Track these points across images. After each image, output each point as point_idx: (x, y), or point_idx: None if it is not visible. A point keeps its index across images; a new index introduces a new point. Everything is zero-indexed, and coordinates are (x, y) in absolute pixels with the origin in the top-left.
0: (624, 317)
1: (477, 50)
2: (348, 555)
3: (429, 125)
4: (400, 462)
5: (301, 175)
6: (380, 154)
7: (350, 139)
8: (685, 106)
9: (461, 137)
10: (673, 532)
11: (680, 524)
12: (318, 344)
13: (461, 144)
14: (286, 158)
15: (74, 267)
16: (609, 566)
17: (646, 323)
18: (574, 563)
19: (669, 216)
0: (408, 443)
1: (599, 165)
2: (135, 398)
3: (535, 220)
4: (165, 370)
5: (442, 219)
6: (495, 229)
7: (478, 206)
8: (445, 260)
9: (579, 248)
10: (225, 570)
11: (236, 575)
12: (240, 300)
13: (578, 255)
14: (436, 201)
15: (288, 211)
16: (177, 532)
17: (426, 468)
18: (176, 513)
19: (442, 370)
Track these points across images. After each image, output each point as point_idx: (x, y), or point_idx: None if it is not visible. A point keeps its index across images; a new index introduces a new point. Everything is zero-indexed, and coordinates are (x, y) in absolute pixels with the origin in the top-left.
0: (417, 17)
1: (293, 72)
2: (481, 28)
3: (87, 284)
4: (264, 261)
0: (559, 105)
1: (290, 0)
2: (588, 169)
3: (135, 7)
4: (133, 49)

++++

### GIVEN REQUEST
Can you reproduce every line of the records above word for word, leaving nothing out and changing nothing?

### COMPLETED EXERCISE
Track these points across images. After each image, output each point as point_idx: (x, y), or point_idx: None if it is not visible. A point keeps its index across images; a new index introduces a new point. Everything is zero-indexed, and coordinates are (x, y) in absolute pixels with the origin in the top-left.
0: (624, 317)
1: (477, 50)
2: (348, 555)
3: (429, 125)
4: (400, 462)
5: (301, 175)
6: (380, 154)
7: (350, 139)
8: (685, 106)
9: (461, 137)
10: (673, 532)
11: (680, 524)
12: (318, 344)
13: (461, 144)
14: (286, 158)
15: (74, 267)
16: (609, 566)
17: (646, 323)
18: (574, 563)
19: (669, 216)
0: (408, 443)
1: (599, 165)
2: (135, 398)
3: (535, 220)
4: (165, 370)
5: (442, 219)
6: (495, 229)
7: (478, 206)
8: (445, 260)
9: (579, 248)
10: (225, 570)
11: (236, 575)
12: (240, 300)
13: (578, 255)
14: (436, 201)
15: (288, 211)
16: (177, 532)
17: (426, 468)
18: (176, 513)
19: (442, 370)
Track these points across images. After each image, output each point as point_idx: (x, y), or point_idx: None if it is not visible. A point keeps its index across images; a new index introduces a new point. Everything is zero-indexed, and coordinates are (x, y) in absolute pixels with the origin in the top-left.
0: (417, 17)
1: (293, 72)
2: (481, 28)
3: (87, 284)
4: (264, 261)
0: (559, 105)
1: (290, 0)
2: (588, 169)
3: (135, 7)
4: (133, 49)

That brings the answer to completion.